_WHAT THIS TASK INVOLVES_:
A verbatim transcript of the data below is required, images omitted.

◆ ◆ ◆

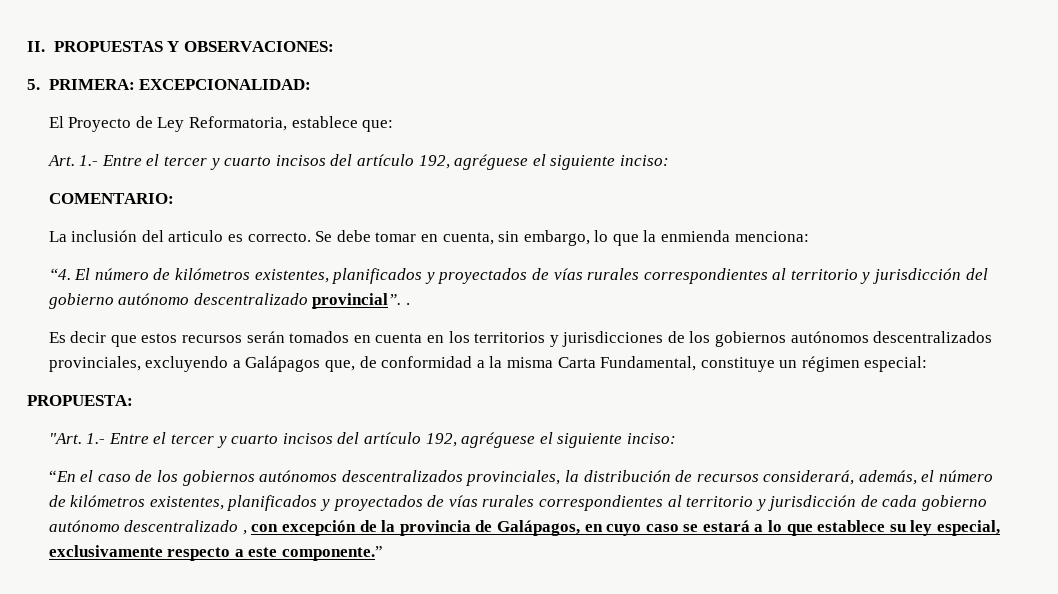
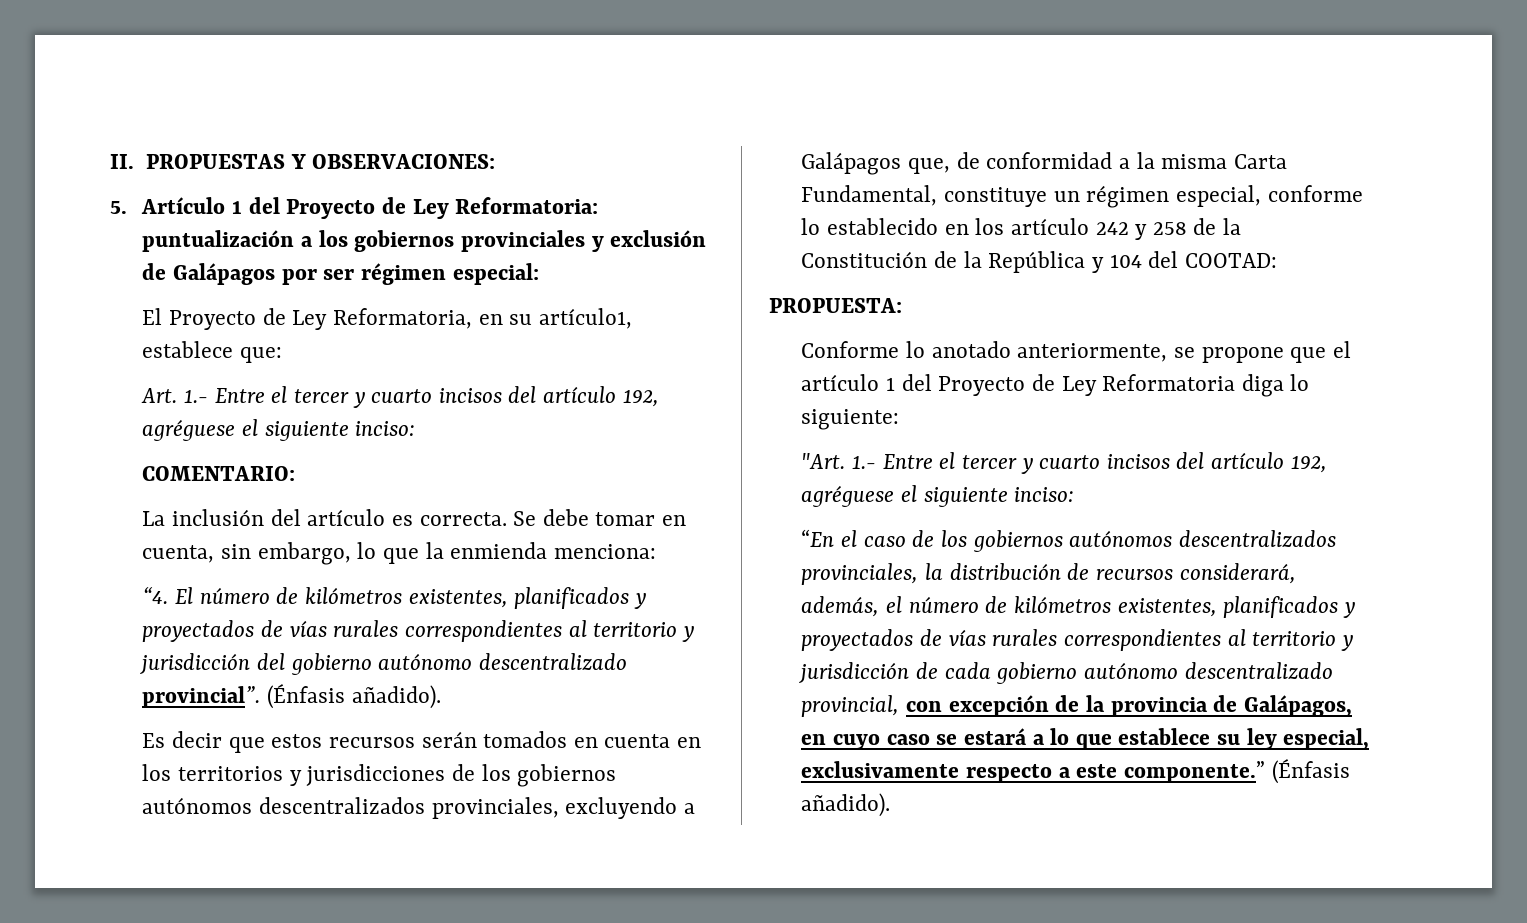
[48,79,312,90] PRIMERA: EXCEPCIONALIDAD: -> [141,197,599,219] [142,230,707,252] [142,263,539,285] Artículo 1 del Proyecto de Ley Reformatoria: puntualización a los gobiernos provinciales y exclusión de Galápagos por ser régimen especial:
(287, 123) none -> [478,308,632,329] en su artículo1,
[168,230,311,242] articulo es correcto. -> [307,509,507,526] artículo es correcta.
[405,303,410,305] . -> [267,684,441,709] (Énfasis añadido).
[864,356,928,372] [27,395,133,406] especial: // PROPUESTA: -> [1175,185,1363,207] [801,218,1241,240] [801,251,1277,273] [769,298,902,313] [801,341,1351,363] [801,374,1310,397] [801,409,900,430] especial, conforme lo establecido en los artículo 242 y 258 de la Constitución de la República y 104 del COOTAD: // PROPUESTA: // Conforme lo anotado anteriormente, se propone que el artículo 1 del Proyecto de Ley Reformatoria diga lo siguiente:
[242,530,247,535] , -> [801,695,900,717] provincial,
(383, 553) none -> [1271,759,1350,784] [801,793,891,817] (Énfasis añadido).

◆ ◆ ◆

_REPLY_:
[48,79,312,90] PRIMERA: EXCEPCIONALIDAD: -> [141,197,599,219] [142,230,707,252] [142,263,539,285] Artículo 1 del Proyecto de Ley Reformatoria: puntualización a los gobiernos provinciales y exclusión de Galápagos por ser régimen especial:
(287, 123) none -> [478,308,632,329] en su artículo1,
[168,230,311,242] articulo es correcto. -> [307,509,507,526] artículo es correcta.
[405,303,410,305] . -> [267,684,441,709] (Énfasis añadido).
[864,356,928,372] [27,395,133,406] especial: // PROPUESTA: -> [1175,185,1363,207] [801,218,1241,240] [801,251,1277,273] [769,298,902,313] [801,341,1351,363] [801,374,1310,397] [801,409,900,430] especial, conforme lo establecido en los artículo 242 y 258 de la Constitución de la República y 104 del COOTAD: // PROPUESTA: // Conforme lo anotado anteriormente, se propone que el artículo 1 del Proyecto de Ley Reformatoria diga lo siguiente:
[242,530,247,535] , -> [801,695,900,717] provincial,
(383, 553) none -> [1271,759,1350,784] [801,793,891,817] (Énfasis añadido).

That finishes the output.